[Stored records]

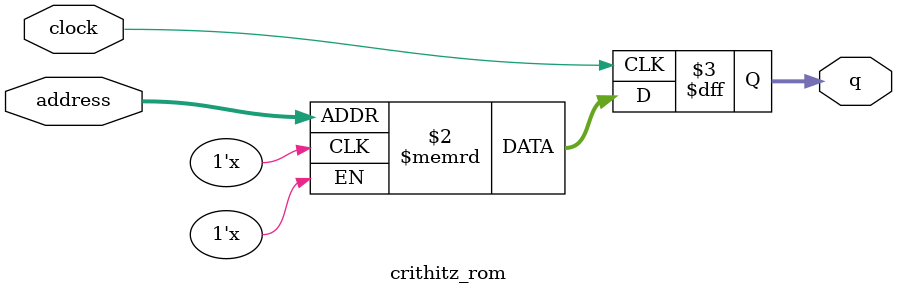
<source format=sv>
module crithitz_rom (
	input logic clock,
	input logic [10:0] address,
	output logic [1:0] q
);

logic [1:0] memory [0:1499] /* synthesis ram_init_file = "./crithitz/crithitz.mif" */;

always_ff @ (posedge clock) begin
	q <= memory[address];
end

endmodule

</source>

Exercise objective → Reproduce each line of the entries above from the one containing "always_ff @ (posedge clock) begin" through the last, exactly, and no other line.

Your solution →
always_ff @ (posedge clock) begin
	q <= memory[address];
end

endmodule

</source>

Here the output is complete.